Но еще не договорив, Чарли почувствовал, что его ответ неубедителен. Он начинал смутно подозревать, что имела в виду Лидия, и растерянно подумал, что, похоже, есть в искусстве что-то, о чем ему никогда не говорили. Но, к счастью, он вспомнил слова матери об «Олимпии» Мане.
— В сущности, не понимаю я, почему вообще стоит что-то говорить о картине. Она либо нравится, либо нет.
— И «Джоконда» вам действительно нравится? — спросила Лидия таким тоном, будто учиняла ему легкий допрос.
— Очень.
— Почему?
Чарли на минуту задумался.
— Видите ли, я знаю ее практически всю жизнь.
— По той же причине вам нравится ваш друг Саймон, да? — улыбнулась Лидия.
Он чувствовал, что слова ее несправедливы.
— Ну ладно. Теперь ведите меня к картинам, которые нравятся вам.
Все вышло наоборот. Не он, как предполагал Чарли, просвещает ее, рассказывает о картинах так, что привлекает ее интерес к великим полотнам, которые всегда любил, но она его ведет. Прекрасно. Он вполне готов отдаться на ее волю и посмотреть, что из этого получится.
«Ну конечно, она же русская, — сказал он себе. — Надо с этим считаться».
Они шли и шли мимо множества полотен, из залы в залу — Лидия не без труда отыскивала дорогу, но наконец она остановила Чарли перед небольшим полотном, которое легко можно было бы не заметить, если не ищешь именно его.
— Шарден, — сказал Чарли. — Да, я его видел.
— Но вы когда-нибудь присматривались к нему?
— А как же. Шарден в своем роде совсем не плохой художник. Мама очень его ценит. Мне и самому в общем-то нравятся его натюрморты.
— И ничего другого вы в этом не видите? Я просто в отчаянии.
— В отчаянии? — удивленно воскликнул Чарли. — Из-за каравая хлеба с бутылью вина? Хотя, конечно, прекрасно написано.
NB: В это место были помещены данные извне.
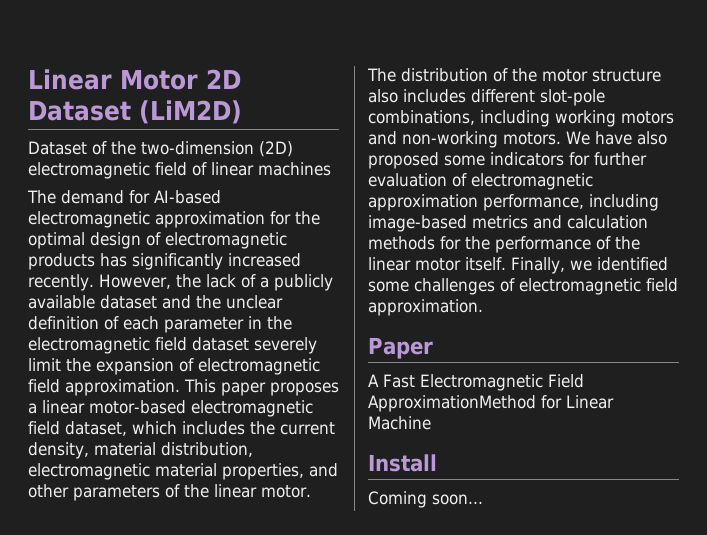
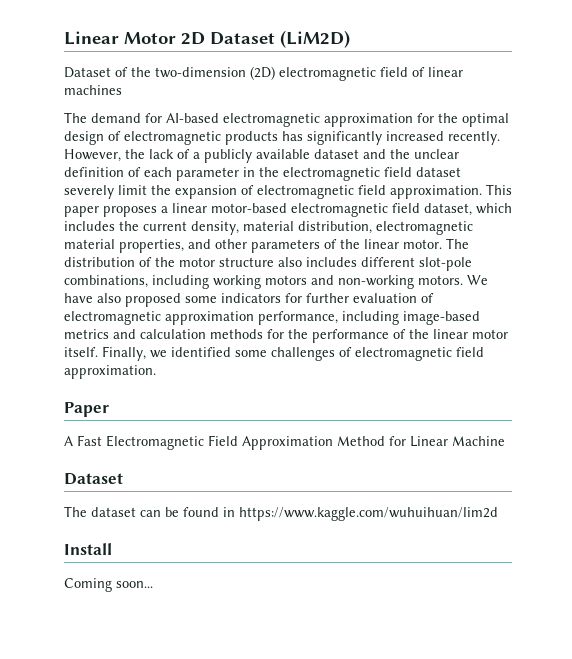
[368,395,536,412] ApproximationMethod -> [242,436,385,450] Approximation Method
(431, 423) none -> [64,473,123,485] [64,506,498,521] // Dataset // The dataset can be found in https://www.kaggle.com/wuhuihuan/lim2d

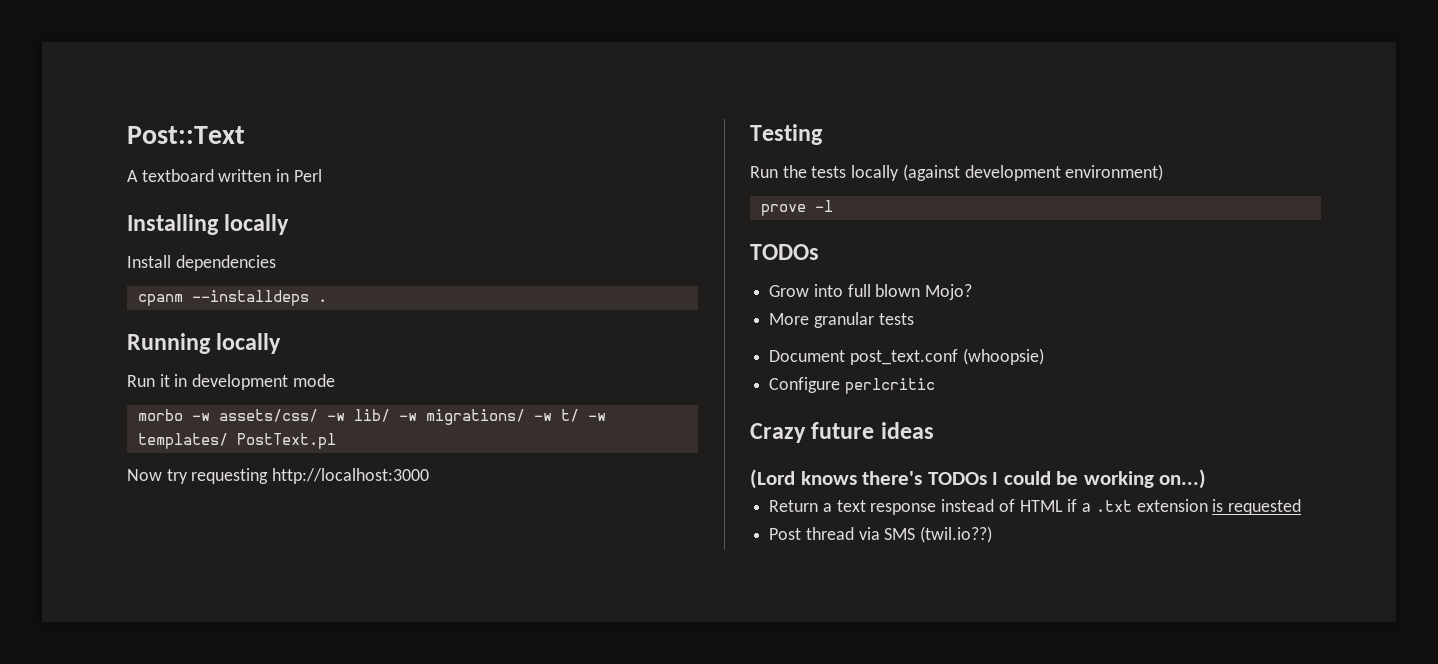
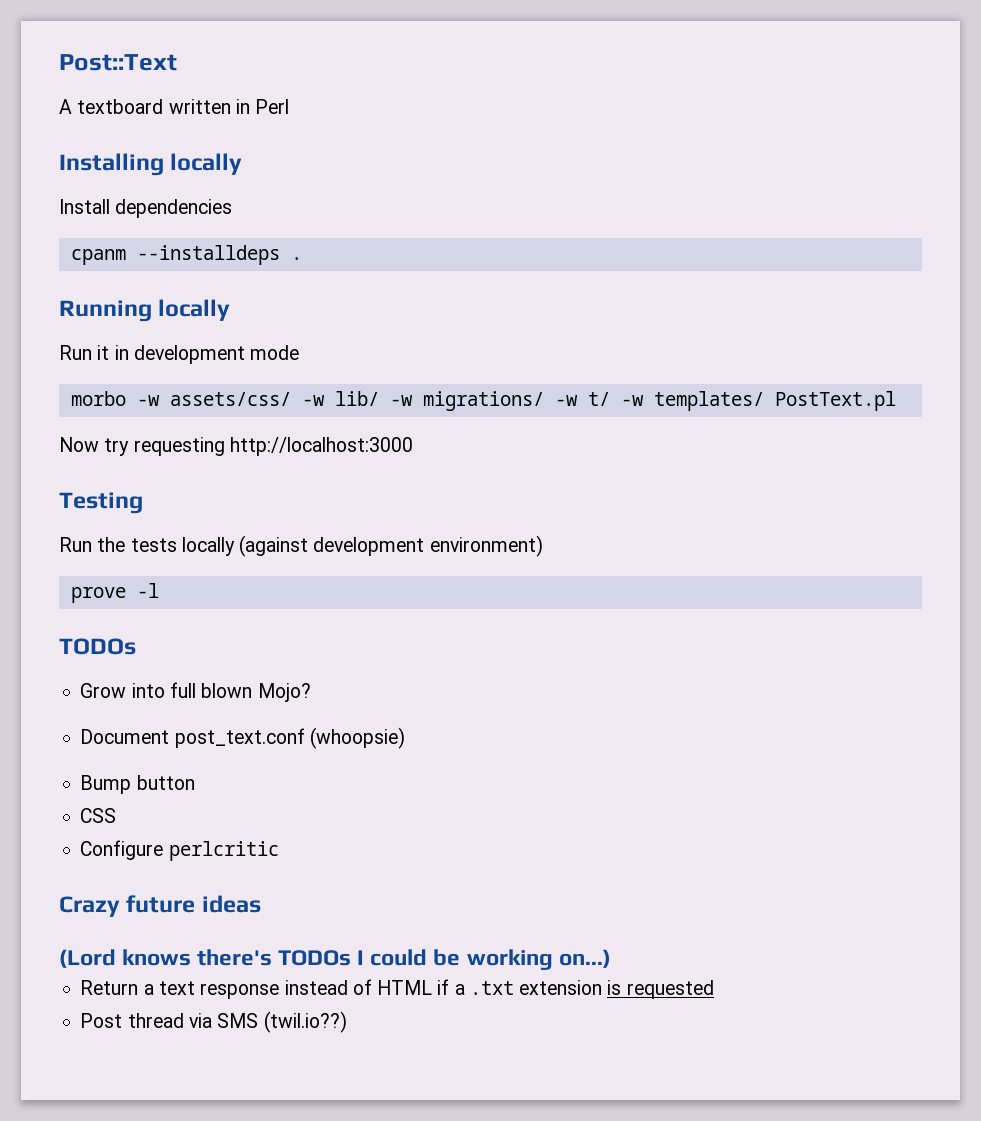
[769,312,914,328] // More granular tests -> (311, 692) none
(1044, 356) none -> [80,775,195,794] [80,808,117,823] // Bump button // CSS

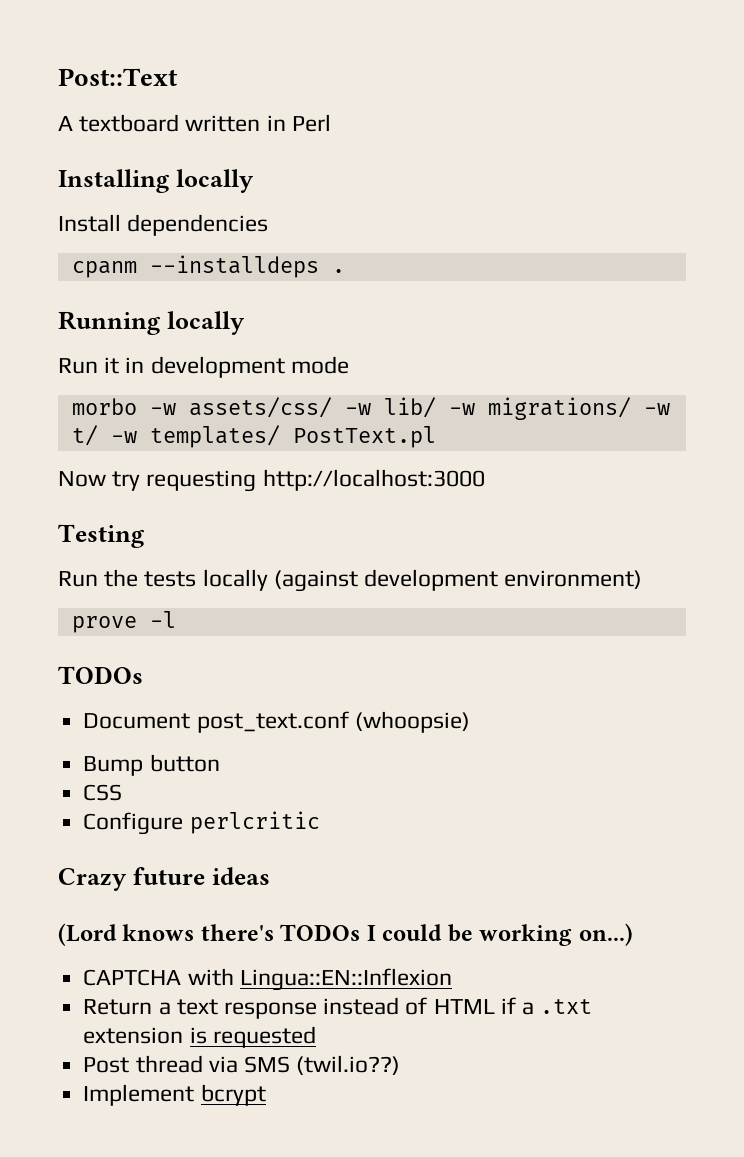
[80,682,311,702] // Grow into full blown Mojo? -> (143, 675) none
(611, 958) none -> [83,968,452,991] // CAPTCHA with Lingua::EN::Inflexion
(347, 1022) none -> [83,1084,266,1106] // Implement bcrypt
— Да, вы правы, написано прекрасно; написано с любовью и состраданием. Это не просто каравай хлеба и бутыль вина, это хлеб жизни и кровь Христова, но не укрытые от тех, кто томится голодом и жаждой, и скупо раздаваемые священниками по торжественным случаям. Это ежедневная пища страждущих. Эта картина такая скромная, безыскусственная, человечная, исполненная сочувствия. Это вино и хлеб бедняков, которым только и нужно, чтобы их оставили в покое, позволили свободно трудиться и есть свою простую пищу. Это крик презираемых и отверженных. Она говорит вам, что, как бы ни были грешны люди, в душе они добры. Этот хлеб и вино — символы радостей и горестей смиренных и кротких. Они не просят милости и любви вашей; они вам говорят, что они из той же плоти и крови, что и вы. Они говорят вам, что жизнь коротка и трудна, а в могиле холодно и одиноко. Это не просто хлеб и вино. Это тайна жребия человека на земле, его тоски по толике дружбы, толике любви, тайна его безропотной покорности, когда он видит, что даже и в этом ему отказано.